Well I learn something new every day. Hadn't realised SATA optic drives had been released but it seems there are a few on the market. Since SATA operates on ATA150 and IDE on no more than ATA100 there is a theoretical difference in performance between the two types of drive. In practical terms I doubt there would be a "Visible" detectable difference when it comes to recording. It is probably easier to instal a SATA drive than IDE as there are no jumpers to worry about and the SATA cable is certainly tidier than the old grey ribon.
Give a man a fish and you feed him for a day.
Teach him to fish and his wife will never forgive you.

There is no difference in performance. No optical drive can come close to maxing the bandwidth in an ATA100 connection.
Michael J

I noticed the plextor SATA 16X DVD-RW Dual layer is 120 bucks vs the same one that is IDE that is only 85 bucks. So you have to shell out 35 more dollars for an SATA that you will not be able to tell hardly any diff???? Doesn't make much sense.
I have also seen an Aopen SATA CD-Rom/DVD-Rom combo drive that ran for 55 dollars.
I just don't see the point in spending an extra 35 or 40 bucks to not notice any real preformancs differances.
The only reason I could see having an SATA DVD-Rom as of now is if you have an IDE Hard Drive and you only have one ATA connector and you don't want both devices to be on the same IDE cable.

oops, a couple of bad clicks and see what happens......
i have no comments to make on this topic.
thank you.:looks embarrased then walks away:
The first step to wisdom is being able to admit when you don't know.

I didn't realize that SATA optical drives were on the market yet either.
Correct me if I'm wrong, but don't IDE optical drives only run at ATA33?
Asus A7N8X-X
1800+ @ 8 x 210MHz
512MB PC3200
Asus Ti4800SE 128MB
WinME/WinXP Pro

I think the issue here is how much data can be read/written by the lasers in these drives. I think that IF the ATA33 transfer rate had become a bottleneck the drive controllers would have simply been redisigned to run at 66 or higher. SATA drives are simply a marketing ploy IMO. I'm not up to speed on how the optical drive is seen by the BIOS, which seems to be the reason we haven't seen these drives before.
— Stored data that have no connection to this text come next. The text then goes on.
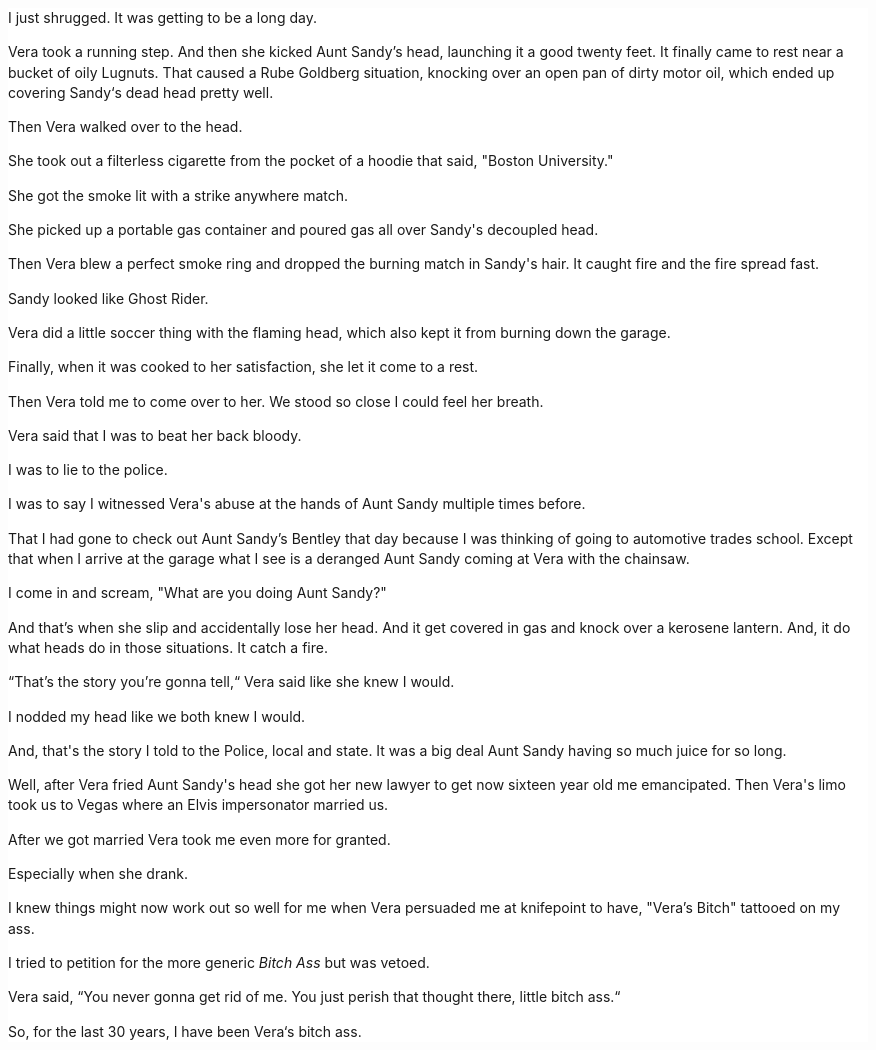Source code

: I just shrugged. It was getting to be a long day.

Vera took a running step. And then she kicked Aunt Sandy’s head, launching it a good twenty feet. It finally came to rest near a bucket of oily Lugnuts.  That caused a Rube Goldberg situation, knocking over an open pan of dirty motor oil, which ended up covering Sandy‘s dead head pretty well.

Then Vera walked over to the head.

She took out a filterless cigarette from the pocket of a hoodie that said, "Boston University."

She got the smoke lit with a strike anywhere match.

She picked up a portable gas container and poured gas all over Sandy's decoupled head.

Then Vera blew a perfect smoke ring and dropped the burning match in Sandy's hair. It caught fire and the fire spread fast.

Sandy looked like Ghost Rider.

Vera did a little soccer thing with the flaming head, which also kept it from burning down the garage.

Finally, when it was cooked to her satisfaction, she let it come to a rest.

Then Vera told me to come over to her. We stood so close I could feel her breath.

Vera said that I was to beat her back bloody.

I was to lie to the police.

I was to say I witnessed Vera's abuse at the hands of Aunt Sandy multiple times before.

That I had gone to check out Aunt Sandy’s Bentley that day because I was thinking of going to automotive trades school. Except that when I arrive at the garage what I see is a deranged Aunt Sandy coming at Vera with the chainsaw.

I come in and scream, "What are you doing Aunt Sandy?"

And that’s when she slip and accidentally lose her head. And it get covered in gas and knock over a kerosene lantern. And, it do what heads do in those situations. It catch a fire.

“That’s the story you’re gonna tell,“ Vera said like she knew I would.

I nodded my head like we both knew I would.

And, that's the story I told to the Police, local and state. It was a big deal Aunt Sandy having so much juice for so long.

Well, after Vera fried Aunt Sandy's head she got her new lawyer to get now sixteen year old me emancipated. Then Vera's limo took us to Vegas where an Elvis impersonator married us.

After we got married Vera took me even more for granted.

Especially when she drank.

I knew things might now work out so well for me when Vera persuaded me at knifepoint to have, "Vera’s Bitch" tattooed on my ass.

I tried to petition for the more generic *Bitch Ass* but was vetoed.

Vera said, “You never gonna get rid of me. You just perish that thought there, little bitch ass.“

So, for the last 30 years, I have been Vera‘s bitch ass.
Michael J is right. There isn't any diff. in performance.
To get the data transfer bandwidth you should multiply the 'x' factor by 1385 KB/s, so a 16x unit bandwidth is: 16x 1385 = 22160 KB/s or 21.64 MB/s, they cannot saturate the ATA33 bus even if this speed was achievable, but this is only true in the most inner part of the disk, the average speed is even low, so ATA33 interface is fine.Hope this helps.